Update: Due to an error promoting a reader slave (this is something we’ve only had to do once before, many years ago) to the article numbering master server, the article numbers being assigned to new articles were grossly incorrect. As such, all articles received between when services were brought back online and the article numbering server was fixed, are lost to our readers. I’m sorry we didn’t catch this sooner.
Update: The news cluster continues to have some issues that we are working to iron out. The replacement article numbering server is having trouble keeping up with the feed and we’ve had to force it to catch up by flushing out its back log (loosing the articles) several times. Please note that this only affects our overviews (article lists) and not our ability to retrieve articles by message-id from our spools. We’re hope to have the situation stabilized soon.
-Kelsey
ATM Switch Reboot
Tonight at about 6:20 PM the ATM switch serving our newest ATM OC12 suffered a software failure and had to be rebooted to restore service. The reboot caused 5-10 minutes of downtime for affected customers. The switch is back up and operating normally at this time, and we are continuing investigation into the software error.
-Jared and Nathan
Santa Rosa Wireless Outage
We are currently experiencing an outage affecting a subset of wireless customers served off one of our antenna sites in Santa Rosa. We are working as quickly as possible to repair the problem but do not have an estimated time to repair at this point. Further updates will be provided as the situation develops.
-Tim, Jared, and the NOC
Update: The downed tower has been returned to service and all affected customers should be online. If you are still experiencing problems with your wireless Internet service, please contact support at 707-547-3400.
PHP 5.3 deployed
We have deployed PHP version 5.3 to our customer web cluster. More information on how to enable PHP 5.3 for your website, can be found here: https://wiki.sonic.net/wiki/Php5
-William
News server issues
Our NNRP server, news.sonic.net, is currently only partially functional. We’ve temporarily lost network connectivity to the provider we use for binary spools. While some articles may be available locally on our servers, most are likely available only on the remote spools. We’re working with our providers to restore service as soon as possible.

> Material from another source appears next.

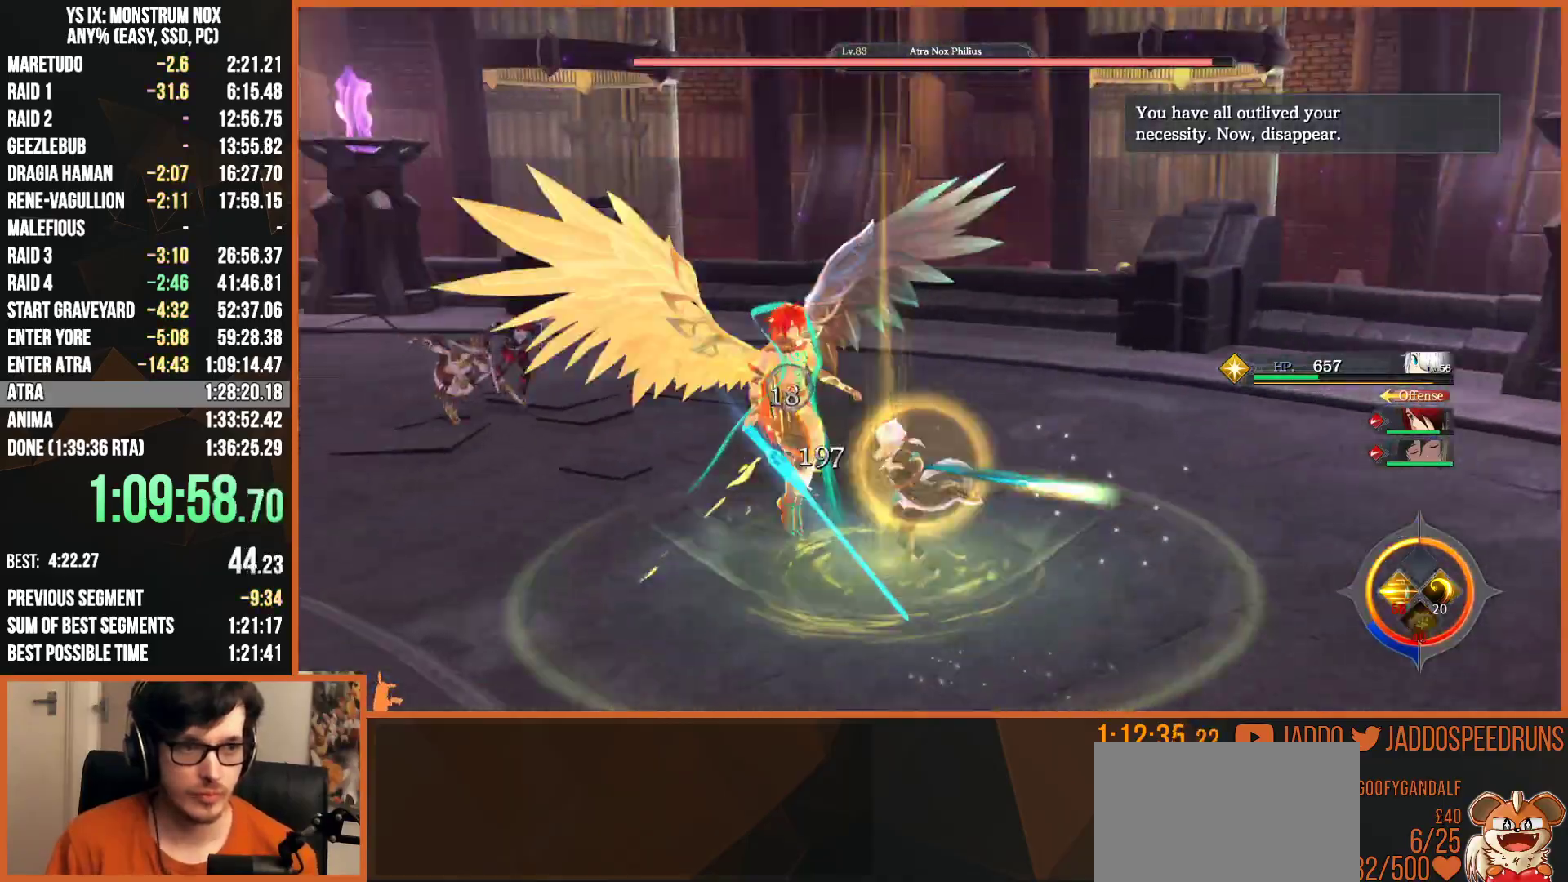
{"buttons": ["SQUARE"], "left_stick": "right", "right_stick": "center", "events": [[83, "SQUARE", "up"], [117, "R2", "up"], [150, "SQUARE", "down"], [217, "SQUARE", "up"], [283, "SQUARE", "down"], [300, "left_stick", "left"], [333, "L2", "up"], [350, "left_stick", "down"], [383, "SQUARE", "up"], [450, "SQUARE", "down"], [500, "left_stick", "right"]]}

Update: As of 9:20PM the problem has been resolved. It may take a little while for our servers to catch up but news is flowing normally again.
-Kelsey
FlexLink Long Range Emergency Maintenance
Within the next 60 minutes, we will be performing emergency maintenance on equipment serving a subset of FlexLink Long Range customers in the Santa Rosa area. Affected customers can expect up to 10 minutes of downtime while the work is performed.
-Tim and the NOC
Non-Invasive Backbone Maintenance
Tonight, beginning at 9PM, we will be performing non-intrusive maintenance on our core infrastructure in San Francisco. No downtime or impact is expected for customers.
-Jared, Nathan and Matt
Update: All maintenance being performed tonight has been completed. There should have been no impact to customers.
Brief Fusion/Flexlink Outage
Today at 5:02PM a configuration error while doing capacity increase configuration took our Petaluma POP offline for approximately 3 minutes. All customers served out of this POP would have lost all Internet and voice connectivity. We have restored service to this POP and apologize for any inconvenience caused.
-Jared
CLEC Intrusive Maintenance
This evening, beginning at 12:01AM, we will be performing maintenance on equipment serving FlexLink and Fusion customers in San Jose, Oakland, San Leandro, Santa Clara, San Carlos, and Milpitas. Affected customers may experience up to 30 minutes of downtime while the work is performed.
-Tim